-- begin Text to read --

5. The Audit Committee shall undertake such additional duties as from time to time may be requested by the Supervisory Board or required by law or regulations.

 

6. The Audit Committee shall determine rules for auditor selection, independence and evaluation and recommend the external auditors to be proposed for shareholder approval in accordance with the Articles of Association.

 

7. The chairperson of the Audit Committee shall be elected by the Supervisory Board. The chairperson of the Audit Committee shall have special knowledge and experience in the application of accounting principles and internal control procedures and shall be familiar with an audit review and shall be independent. The chairperson of the Audit Committee shall not be the Chairperson of the Supervisory Board, chairperson of the Management Board or a former managing director. The members of the Audit Committee as a whole must be familiar with the sector in which the Company operates. At least one member of the Audit Committee must have competence in the preparation and auditing of the financial statements.

 

8. The Audit Committee shall meet as frequently as circumstances dictate but no less than four times annually and additionally whenever one or more members of the Audit Committee have requested a meeting. The Audit Committee must meet at least before the publication of the annual results. Meetings can be held in any way as the Audit Committee sees fit, including through video and telephone conferencing facilities.

 

9. The chairperson of the Audit Committee shall prepare and/or approve an agenda in advance of each meeting.

 

10. The Audit Committee shall maintain minutes or other records of meetings and activities of the Audit Committee. The minutes of the meetings of the Audit Committee will be shared with all supervisory directors.

 

11. The Audit Committee shall, through its chairperson (or a member designated by him or her), report its findings to each subsequent plenary Supervisory Board meeting.

-- end Text to read --

# [Problems and tasks]
#1 Answer from the text on the Audit Committee:
(a) Who elects the chairperson of the Audit Committee?
(b) At least how many times a year must the Audit Committee meet?
(c) With whom are the minutes of Audit Committee meetings shared?
#2 Turn the paragraph of the text on the Audit Committee that begins "7. The chairperson of the Audit Committee shall be elected" into a short list that keeps its main facts.
#3 Please repeat the passage of the text on the Audit Committee starting with "5. The Audit" and going on through "law or regulations.".
The records have no connection to the text on the Audit Committee.

-- begin Data entries --

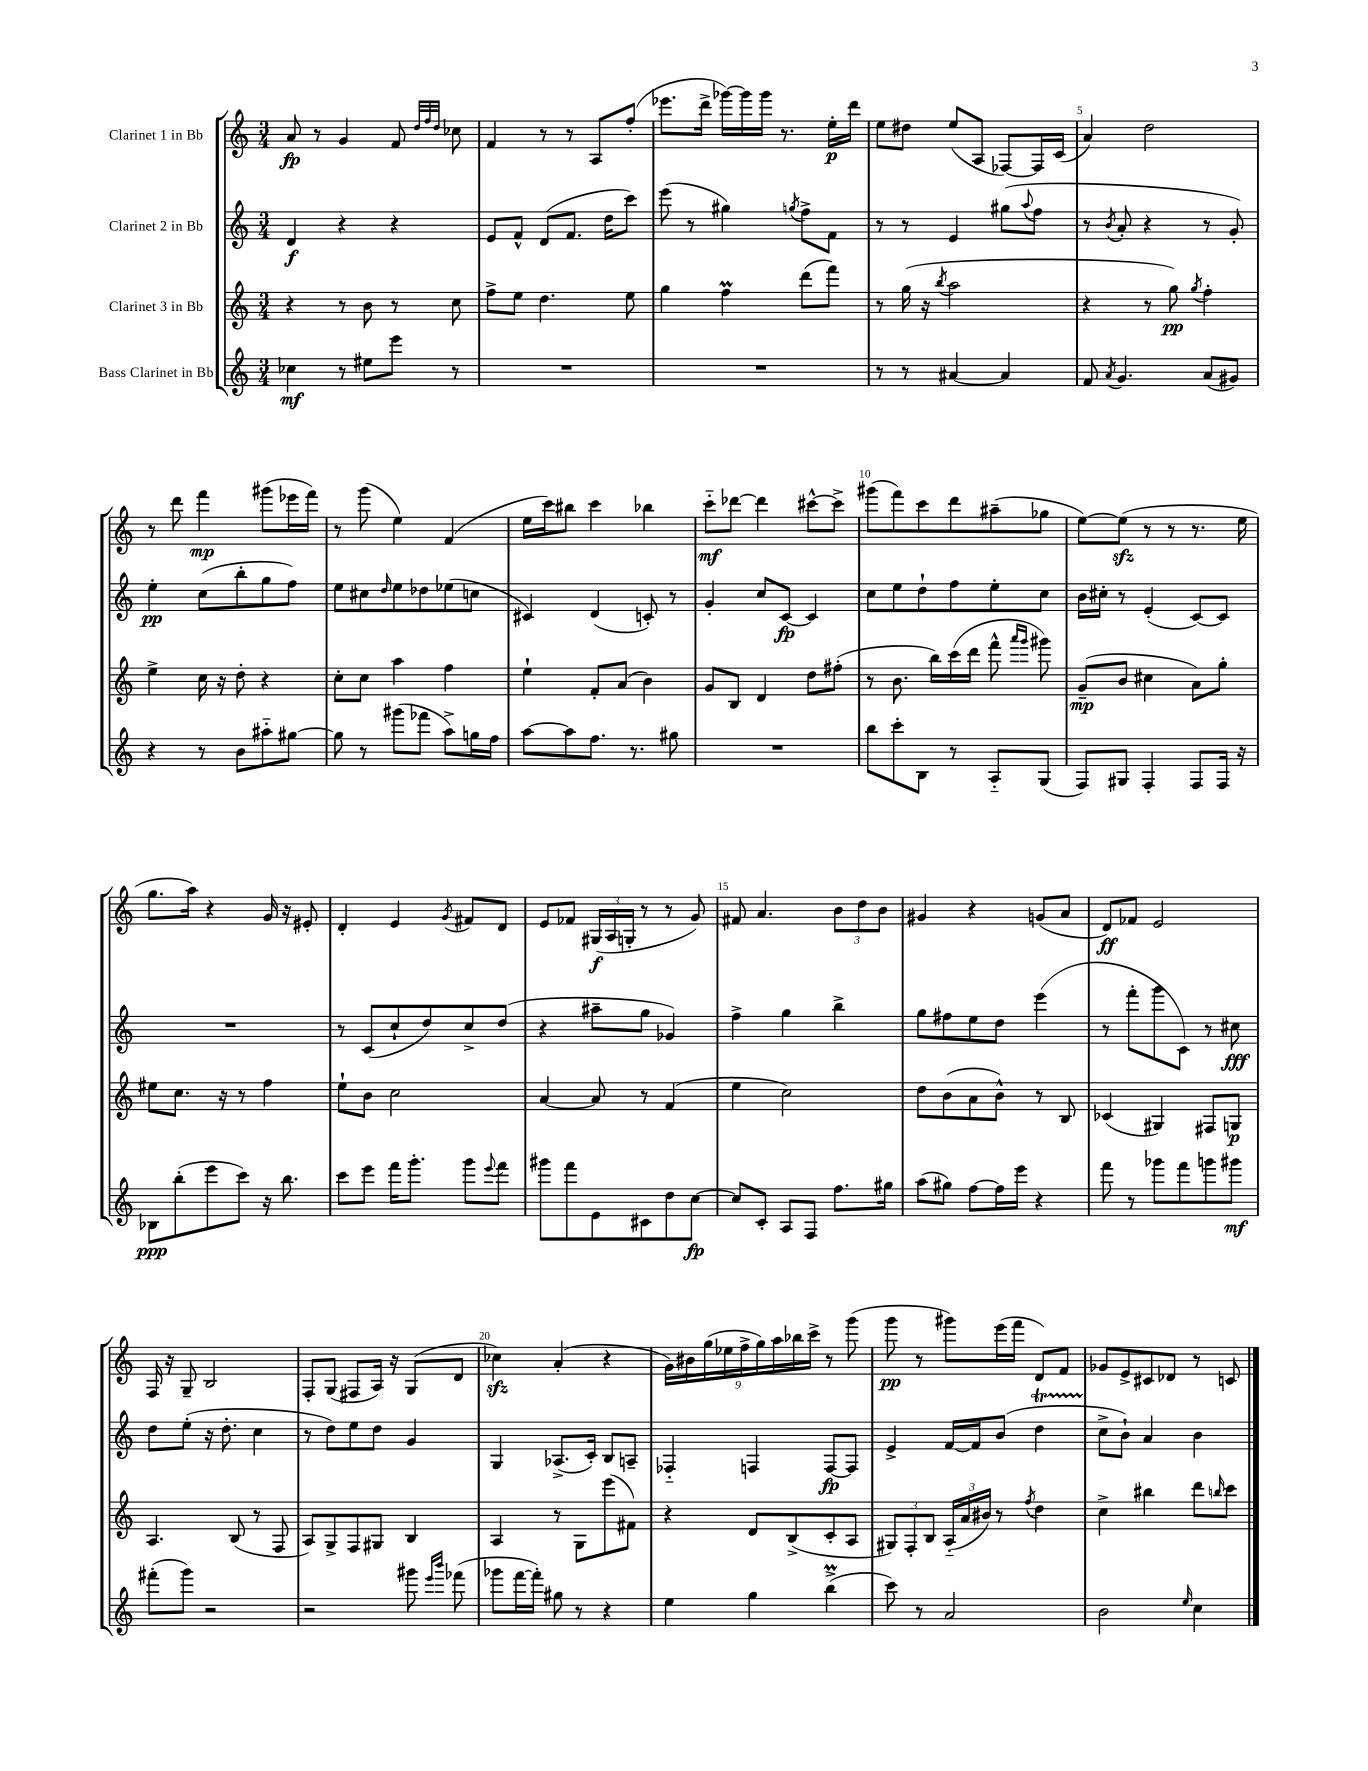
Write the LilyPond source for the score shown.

<<
\new StaffGroup <<
\new Staff = "s0" \with { instrumentName = "Clarinet 1 in Bb" } {
    \clef treble \key c \major \numericTimeSignature \time 3/4
    a'8\fp r8 g'4 f'8 \grace { d''32 f''32 d''32 } ces''8 |
    f'4 r8 r8 a8 f''8-.( |
    ees'''8. d'''16-> ges'''16~) ges'''16 ges'''16 r8. e''16-.\p d'''16 |
    e''8 dis''8 e''8( a8 fes8~) fes16 c'16( |
    a'4) d''2 |
    r8 d'''8 f'''4\mp gis'''8( ees'''16 f'''16) |
    r8 g'''8( e''4) f'4( |
    e''16 c'''16) bis''8 c'''4 bes''4 |
    c'''8-_\mf des'''8~ des'''4 cis'''8~-^ cis'''8-> |
    gis'''8( f'''8) c'''8 d'''8 ais''8--( ges''8 |
    e''8~) e''8\sfz( r8 r8 r8. e''16 |
    g''8. a''16) r4 g'16 r16 eis'8-. |
    d'4-. e'4 \acciaccatura { g'8 } fis'8 d'8 |
    e'8 fes'8 \tuplet 3/2 { gis16\f( a16 g16-. } r8 r8 g'8) |
    fis'8 a'4. \tuplet 3/2 { b'8 d''8 b'8 } |
    gis'4 r4 g'8( a'8 |
    d'8\ff) fes'8 e'2 |
    f16 r16 g8-- b2 |
    f8-. g8( fis8 a16) r16 g8( d'8 |
    ces''4\sfz) a'4-.( r4 |
    \tuplet 9/8 { g'16) bis'16 g''16( ees''16 f''16-> g''16) a''16 bes''16 c'''16-> } r8 g'''8( |
    g'''8\pp r8 gis'''8) e'''16( f'''16 d'8) f'8 |
    ges'8 e'8-> cis'8 des'8 r8 c'8 \bar "|." |
}
\new Staff = "s1" \with { instrumentName = "Clarinet 2 in Bb" } {
    \clef treble \key c \major \numericTimeSignature \time 3/4
    d'4\f r4 r4 |
    e'8 f'8-^ d'8( f'8. d''16 c'''8) |
    e'''8( r8 gis''4) \acciaccatura { g''8 } f''8-> f'8 |
    r8 r8 e'4 gis''8( \appoggiatura { a''8 } f''8 |
    r8 \acciaccatura { b'8 } a'8-. r4 r8 g'8-.) |
    e''4-.\pp c''8( b''8-. g''8 f''8) |
    e''8 cis''8 \grace { d''16 } e''8 des''8 ees''8( c''8 |
    cis'4) d'4( c'8-.) r8 |
    g'4-. c''8 c'8~\fp c'4 |
    c''8 e''8 d''8-! f''8 e''8-. c''8 |
    b'16 cis''16-. r8 e'4-.( c'8~) c'8 |
    R2. |
    r8 c'8( c''8-! d''8) c''8-> d''8( |
    r4 ais''8-- g''8 ges'4) |
    f''4-> g''4 b''4-> |
    g''8 fis''8 e''8 d''8 e'''4( |
    r8 f'''8-. g'''8 c'8) r8 cis''8\fff |
    d''8 e''8-.( r16 d''8.-. c''4 |
    r8 d''8) e''8 d''8 g'4 |
    g4 aes8.->( c'16-.) b8 a8-- |
    fes4-_ f4 f8~\fp f8 |
    e'4-> f'16~ f'16 b'8( d''4\startTrillSpan |
    c''8->\stopTrillSpan b'8-!) a'4 b'4 \bar "|." |
}
\new Staff = "s2" \with { instrumentName = "Clarinet 3 in Bb" } {
    \clef treble \key c \major \numericTimeSignature \time 3/4
    r4 r8 b'8 r8 c''8 |
    f''8-> e''8 d''4. e''8 |
    g''4 f''4\prall d'''8( f'''8) |
    r8 g''16( r16 \acciaccatura { b''8 } a''2 |
    r4 r8 g''8\pp) \acciaccatura { g''8 } f''4-. |
    e''4-> c''16 r16 d''8-. r4 |
    c''8-. c''8 a''4 f''4 |
    e''4-! f'8-. a'8( b'4) |
    g'8 b8 d'4 d''8 fis''8-.( |
    r8 b'8. b''16) c'''16( d'''16 f'''8-^ \grace { a'''16 g'''16 } gis'''8) |
    g'8--\mp( b'8 cis''4 a'8) g''8-. |
    eis''8 c''8. r16 r8 f''4 |
    e''8-! b'8 c''2 |
    a'4~ a'8 r8 f'4( |
    e''4 c''2) |
    d''8 b'8( a'8 b'8-^) r8 b8 |
    ces'4( gis4) fis8 g8\p |
    a4. b8( r8 f8 |
    a8) g8-> f8 gis8 b4 |
    a4 r8 g8 e'''8( fis'8) |
    r4 d'8 b8->( c'8-. a8 |
    \tuplet 3/2 { gis8) f8-. b8 } \tuplet 3/2 { a16-_( a'16 bis'16) } r8 \acciaccatura { f''8 } d''4 |
    c''4-> bis''4 d'''8 \grace { b''16 } c'''8 \bar "|." |
}
\new Staff = "s3" \with { instrumentName = "Bass Clarinet in Bb" } {
    \clef treble \key c \major \numericTimeSignature \time 3/4
    ces''4\mf r8 eis''8 e'''8 r8 |
    R2. |
    R2. |
    r8 r8 ais'4~ ais'4 |
    f'8 \acciaccatura { a'8 } g'4. a'8( gis'8) |
    r4 r8 b'8 ais''8-_ gis''8~ |
    gis''8 r8 gis'''8( fes'''8 a''8->) g''16 f''16 |
    a''8~ a''8 f''8. r8. gis''8 |
    R2. |
    b''8 c'''8-. b8 r8 a8-_ g8( |
    f8) gis8 f4-. f8 f16 r16 |
    bes8\ppp b''8-.( e'''8 c'''8) r16 b''8. |
    c'''8 e'''8 f'''16 g'''8.-. g'''8 \appoggiatura { e'''8 } f'''8 |
    gis'''8 f'''8 e'8 cis'8 d''8 c''8~\fp |
    c''8 c'8-. a8 f8 f''8. gis''16 |
    a''8( gis''8) f''8~ f''16 e'''16 r4 |
    f'''8 r8 ges'''8 f'''8 g'''8 gis'''8\mf |
    fis'''8-.( g'''8) r2 |
    r2 gis'''8 \grace { e'''16 b'''16 } fes'''8( |
    ges'''8 f'''16~ f'''16-.) gis''8 r8 r4 |
    e''4 g''4 b''4->\prall( |
    c'''8) r8 a'2 |
    b'2 \grace { e''16 } c''4 \bar "|." |
}
>>
>>
\layout { \context { \Score \override BarNumber.break-visibility = ##(#f #t #t) barNumberVisibility = #(every-nth-bar-number-visible 5) } }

-- end Data entries --

# [Results of the exercise]
#1
(a) The Supervisory Board.
(b) Four times.
(c) All supervisory directors.

#2
- The Supervisory Board elects the Audit Committee chairperson.
- The chairperson must be independent, know accounting principles and internal control procedures, and be familiar with an audit review.
- The chairperson may not be the Chairperson of the Supervisory Board, the chairperson of the Management Board or a former managing director.
- The committee as a whole must know the Company's sector.
- At least one member must be competent in preparing and auditing financial statements.

#3
5. The Audit Committee shall undertake such additional duties as from time to time may be requested by the Supervisory Board or required by law or regulations.